X-Mas is a day precisely for that: To spend time with family. On Dec. 24 we eat dinner, have drinks and play party games. If there’s snow, we go sledding at midnight.

We get up early the next morning to find the gifts my parents put under the X-Mas tree (which has neither an angel nor a star atop). We don’t have to pretend that this ritual has anything to do with a virgin giving birth to the son of a god (because it doesn’t).

My brother and I are atheists; my two sisters and my parents lie somewhere between agnostic and non-practicing Christians. But despite the negative connotations around atheism and the inflammatory lies propagated by religious groups like the 700 Club, my family is very much united.

I have a relatively good home life: My parents have never divorced, no one has gone to prison or rehab and we’re not compulsive liars or thieves. My older sister earned a double-major in college; my brother and I both graduated early from high school; my younger sister is very active in high school and is getting good grades.
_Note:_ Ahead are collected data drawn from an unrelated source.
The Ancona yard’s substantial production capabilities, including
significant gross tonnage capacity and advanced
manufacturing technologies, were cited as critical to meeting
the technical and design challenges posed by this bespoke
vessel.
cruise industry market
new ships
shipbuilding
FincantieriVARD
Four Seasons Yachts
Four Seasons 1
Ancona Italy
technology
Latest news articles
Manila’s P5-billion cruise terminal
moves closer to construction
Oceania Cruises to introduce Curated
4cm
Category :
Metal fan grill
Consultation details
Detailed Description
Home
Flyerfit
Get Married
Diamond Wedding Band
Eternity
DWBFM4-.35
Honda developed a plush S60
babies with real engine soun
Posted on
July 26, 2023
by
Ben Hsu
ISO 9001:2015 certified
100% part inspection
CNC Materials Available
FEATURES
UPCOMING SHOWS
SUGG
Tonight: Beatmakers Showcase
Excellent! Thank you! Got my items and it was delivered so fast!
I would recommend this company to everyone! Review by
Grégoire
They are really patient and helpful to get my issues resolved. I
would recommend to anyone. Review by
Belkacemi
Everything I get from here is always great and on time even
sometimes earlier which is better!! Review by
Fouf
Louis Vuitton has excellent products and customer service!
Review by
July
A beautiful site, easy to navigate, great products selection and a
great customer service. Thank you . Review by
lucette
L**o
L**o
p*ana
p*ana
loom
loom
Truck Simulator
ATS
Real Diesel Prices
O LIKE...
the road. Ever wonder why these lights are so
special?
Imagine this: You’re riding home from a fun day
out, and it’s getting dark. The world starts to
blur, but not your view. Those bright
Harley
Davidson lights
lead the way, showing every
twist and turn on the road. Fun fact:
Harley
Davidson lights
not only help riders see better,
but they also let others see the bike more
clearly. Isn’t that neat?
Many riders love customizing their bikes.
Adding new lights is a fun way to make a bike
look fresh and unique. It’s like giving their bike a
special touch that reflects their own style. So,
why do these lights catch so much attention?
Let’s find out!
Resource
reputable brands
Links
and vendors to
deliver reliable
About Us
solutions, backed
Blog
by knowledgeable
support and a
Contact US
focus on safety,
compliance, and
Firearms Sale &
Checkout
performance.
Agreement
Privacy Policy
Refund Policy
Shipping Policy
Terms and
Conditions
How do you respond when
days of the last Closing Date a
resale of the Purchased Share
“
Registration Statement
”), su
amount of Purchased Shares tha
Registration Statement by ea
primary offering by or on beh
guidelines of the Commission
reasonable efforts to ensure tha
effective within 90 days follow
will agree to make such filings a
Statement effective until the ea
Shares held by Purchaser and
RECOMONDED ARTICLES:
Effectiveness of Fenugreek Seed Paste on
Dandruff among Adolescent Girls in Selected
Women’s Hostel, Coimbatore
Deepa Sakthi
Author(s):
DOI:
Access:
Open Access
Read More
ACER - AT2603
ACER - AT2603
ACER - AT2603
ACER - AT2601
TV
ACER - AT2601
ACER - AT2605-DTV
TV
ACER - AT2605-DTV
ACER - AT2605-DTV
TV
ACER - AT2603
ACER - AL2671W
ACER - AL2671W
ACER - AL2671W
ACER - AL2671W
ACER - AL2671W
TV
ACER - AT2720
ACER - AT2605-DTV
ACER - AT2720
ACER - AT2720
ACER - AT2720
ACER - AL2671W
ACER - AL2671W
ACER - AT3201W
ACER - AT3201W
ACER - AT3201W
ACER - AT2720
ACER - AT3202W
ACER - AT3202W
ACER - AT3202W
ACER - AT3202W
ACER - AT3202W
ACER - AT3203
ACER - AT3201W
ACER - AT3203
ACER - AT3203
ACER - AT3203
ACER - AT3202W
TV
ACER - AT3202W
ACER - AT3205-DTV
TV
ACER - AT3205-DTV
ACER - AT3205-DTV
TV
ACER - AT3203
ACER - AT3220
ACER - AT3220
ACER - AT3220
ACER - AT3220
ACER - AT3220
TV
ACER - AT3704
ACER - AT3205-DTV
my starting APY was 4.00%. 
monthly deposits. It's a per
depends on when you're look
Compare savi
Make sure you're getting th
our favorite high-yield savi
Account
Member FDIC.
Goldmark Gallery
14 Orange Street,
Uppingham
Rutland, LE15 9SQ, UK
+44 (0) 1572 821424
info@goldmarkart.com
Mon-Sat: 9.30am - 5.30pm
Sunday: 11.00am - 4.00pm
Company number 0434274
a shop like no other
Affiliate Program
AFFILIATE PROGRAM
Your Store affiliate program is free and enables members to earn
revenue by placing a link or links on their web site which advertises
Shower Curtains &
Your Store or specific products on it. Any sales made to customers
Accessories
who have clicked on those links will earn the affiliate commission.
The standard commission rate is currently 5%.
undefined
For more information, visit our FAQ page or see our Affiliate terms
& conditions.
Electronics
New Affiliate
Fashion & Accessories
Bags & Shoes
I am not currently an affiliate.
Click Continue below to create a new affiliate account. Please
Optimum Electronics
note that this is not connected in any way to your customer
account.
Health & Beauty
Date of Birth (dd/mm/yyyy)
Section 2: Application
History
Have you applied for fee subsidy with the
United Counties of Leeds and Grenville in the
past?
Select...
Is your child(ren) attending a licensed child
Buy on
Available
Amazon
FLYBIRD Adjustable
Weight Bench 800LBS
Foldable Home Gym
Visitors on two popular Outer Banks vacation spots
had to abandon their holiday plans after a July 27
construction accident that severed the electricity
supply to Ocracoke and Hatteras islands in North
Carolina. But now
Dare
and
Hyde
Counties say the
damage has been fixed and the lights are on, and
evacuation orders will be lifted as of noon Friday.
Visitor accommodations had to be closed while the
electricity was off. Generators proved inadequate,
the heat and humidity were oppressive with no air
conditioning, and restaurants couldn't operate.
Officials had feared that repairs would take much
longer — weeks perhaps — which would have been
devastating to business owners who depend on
We’ve accomplished all this without a religious foundation. I could say we’ve been blessed with exceptional parents, but I won’t, because blessings are meaningless.

Rather, I’m very glad for the family I have and the way my parents have raised my siblings and me. We’re not only happy people, we’re good moral people (as judged by the effect that our actions have on humanity at large rather than by biblical decree).

And, like most Americans, we get together for a holiday at the end of the year. The only difference is, we don’t pretend it’s in celebration of someone’s birth. We’re perfectly clear that the reason we get together is because we care about each other.

There are few better reasons than that to celebrate.

Happy Secular End-of-Year Gift-Giving Day.